Texte : Raymond Blanchard, agent de recherche et projets
Photo : Marc-Samuel Larocque, agent de communication
En toute candeur, j’admet que revendiquer des études plus abordables pour la jeunesse francophone de notre province est par moments une entreprise décourageante. Si on choisit de mesurer les succès d’après les résultats obtenus, je vous pardonnerais d’avoir l’impression qu’on travaille pour pas grand chose, bien souvent.
Regardez la situation présente: après avoir mis sur pied une énième campagne visant à informer le public général (et au premier chef, la population étudiante) sur l’impact à long terme du coût des études, on se retrouve dans la même position, à annoncer que rien n’est susceptible de changer. (FÉÉCUM) Pour dire plus juste, changer pour le pire reste tout de même une possibilité.
Quand je dis que c’est décourageant.
Sauf que si on se borne à quantifier la valeur du travail accompli aux résultats qui en découlent de façon directe, nul besoin de vous expliquer que ce serait vite fini, les revendications. On se laisserait docilement marcher sur le corps sans résistance, au nom d’une petite vie tranquille.
Au fond, qui se presserait à lacer ses patins si la partie est perdue d’avance?
Pourquoi revendiquer, alors? C’est à la fois simple à dire et complexe à expliquer, mais pour l’essentiel, vous connaissez l’adage:
« Donner un pouce, c’est perdre un pied. »
C’est un peu là qu’on en est dans la situation présente. On entend les mêmes discours que le reste de la province, en l’occurrence qu’on manque de fonds et que des « décisions difficiles » pourront s’imposer à court terme si rien ne change. (Radio-Canada) Chiffres à l’appui, vous connaissez la chanson: l’avenir est sombre, la population vieillit trop vite, et par-dessus le marché, notre système d’éducation « est un désastre » (Acadie Nouvelle) qui ne permet pas à nos jeunes « de réussir leur vie et de pouvoir rivaliser sur les marchés du travail de l’avenir ». (GNB)
Alors comment ça pourrait aller, sauf mal?
Il y a de quoi abattre un séquoia dans le poids de ces paroles sombres, portées qui plus est par des personnes en position non seulement d’autorité, mais d’action pour redresser cette situation, ma foi, terrifiante.
Posons le postulat inverse: ce ne sont pas des « choix difficiles » qui sont proposés, mais au contraire des décisions faciles - pour peu qu’il n’y ait pas de résistance à leur mise en effet.

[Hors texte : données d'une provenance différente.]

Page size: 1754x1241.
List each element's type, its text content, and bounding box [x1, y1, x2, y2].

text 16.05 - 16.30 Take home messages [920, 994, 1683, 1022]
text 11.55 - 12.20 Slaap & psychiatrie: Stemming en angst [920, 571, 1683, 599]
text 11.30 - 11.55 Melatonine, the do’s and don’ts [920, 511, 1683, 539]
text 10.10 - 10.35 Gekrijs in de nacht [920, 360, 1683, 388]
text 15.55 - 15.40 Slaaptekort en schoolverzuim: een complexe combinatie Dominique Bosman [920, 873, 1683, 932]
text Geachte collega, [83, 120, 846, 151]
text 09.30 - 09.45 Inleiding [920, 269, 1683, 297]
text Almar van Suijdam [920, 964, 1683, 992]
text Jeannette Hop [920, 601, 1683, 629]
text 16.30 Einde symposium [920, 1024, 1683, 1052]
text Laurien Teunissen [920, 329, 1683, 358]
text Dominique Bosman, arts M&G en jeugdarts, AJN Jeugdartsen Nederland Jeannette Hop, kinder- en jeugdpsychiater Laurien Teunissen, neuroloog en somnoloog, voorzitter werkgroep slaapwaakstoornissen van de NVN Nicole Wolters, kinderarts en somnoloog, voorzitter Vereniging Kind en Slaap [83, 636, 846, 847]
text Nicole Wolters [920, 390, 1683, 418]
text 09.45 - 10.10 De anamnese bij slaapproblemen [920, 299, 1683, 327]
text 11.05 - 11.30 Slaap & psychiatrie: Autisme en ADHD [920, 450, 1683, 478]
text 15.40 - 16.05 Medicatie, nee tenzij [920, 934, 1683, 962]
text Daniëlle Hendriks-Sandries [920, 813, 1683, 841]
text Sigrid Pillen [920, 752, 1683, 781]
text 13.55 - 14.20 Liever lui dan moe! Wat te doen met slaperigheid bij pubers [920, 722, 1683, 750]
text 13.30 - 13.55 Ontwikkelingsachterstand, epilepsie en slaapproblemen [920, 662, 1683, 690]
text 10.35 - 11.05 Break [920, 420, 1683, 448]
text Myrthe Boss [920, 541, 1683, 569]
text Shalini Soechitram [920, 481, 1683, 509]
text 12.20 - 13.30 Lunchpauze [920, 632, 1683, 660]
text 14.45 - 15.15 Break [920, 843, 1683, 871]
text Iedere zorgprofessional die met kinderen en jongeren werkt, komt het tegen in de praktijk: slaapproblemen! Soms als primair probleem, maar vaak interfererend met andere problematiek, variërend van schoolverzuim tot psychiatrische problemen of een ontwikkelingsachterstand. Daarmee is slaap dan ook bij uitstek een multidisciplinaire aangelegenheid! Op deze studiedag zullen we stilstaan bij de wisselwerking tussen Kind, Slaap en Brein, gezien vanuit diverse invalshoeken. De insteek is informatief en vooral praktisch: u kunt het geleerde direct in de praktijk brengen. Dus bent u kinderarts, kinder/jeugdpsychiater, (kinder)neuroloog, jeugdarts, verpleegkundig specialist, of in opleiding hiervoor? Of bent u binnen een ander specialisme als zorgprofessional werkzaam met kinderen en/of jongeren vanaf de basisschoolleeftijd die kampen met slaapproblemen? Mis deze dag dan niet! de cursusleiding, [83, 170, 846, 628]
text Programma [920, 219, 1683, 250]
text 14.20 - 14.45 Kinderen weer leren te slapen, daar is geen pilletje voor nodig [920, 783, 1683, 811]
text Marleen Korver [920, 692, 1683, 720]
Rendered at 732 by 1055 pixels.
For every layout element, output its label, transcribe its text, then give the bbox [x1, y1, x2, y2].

Quand le gouvernement a annoncé qu’il comptait fermer les urgence la nuit dans 6 hôpitaux régionaux, avant de reculer face à l’indignation populaire, on a justifié la décision en disant - pour l’essentiel - qu’elle recevait un « énorme soutien » en-dehors des régions affectées. (Acadie Nouvelle) À vaincre sans péril, on triomphe sans gloire, disait Corneille.
Des décisions difficiles, règle générale, ça fait mal à tout le monde et c’est fait rapidement; ici bien au contraire on voit des cas où ces décisions gardent la forme d’une menace qu’on laisse planer au-dessus de groupes restreints dont, hasard quand tu nous tiens, le travail se mesure par le biais du service rendu plus que du profit généré.
Je parle d’éducation, je parle de soins hospitalier, je parle de travailleurs dans les foyers de soins, je parle des services communautaires, je parle de tout cela qui, aux yeux du gouvernement actuel du moins, « coûte trop cher » et ne rapporte pas suffisamment.
Sauf que se borner à couper ce qui coûte « trop cher », c’est encore une question de jugement et de priorités: qu’une chose ou un service soit considéré trop cher à la lumière des objectifs d’une personne, peut très bien n’avoir rien de problématique au regard d’une autre.
Ici on tombe dans des questions de perspective, de priorités, d’objectifs dont la pertinence et l’importance dépendent presque entièrement du pouvoir à la disposition de la personne ou du groupe qui les énonce. Le gouvernement Higgs, sans même chercher à s’en cacher la majorité du temps, est un gouvernement de chiffres qui valorise la majorité. Il calcule plus qu’il n’écoute pour résumer au plus simple.
On verra quels genres de détours ça peut lui faire prendre dans la seconde partie de ce texte. Dans le fond, même moi je ne suis pas à l’abri des coupures!
Aucune position officielle du C.A. de la FÉÉCUM ne devrait en être nécessairement interprétée.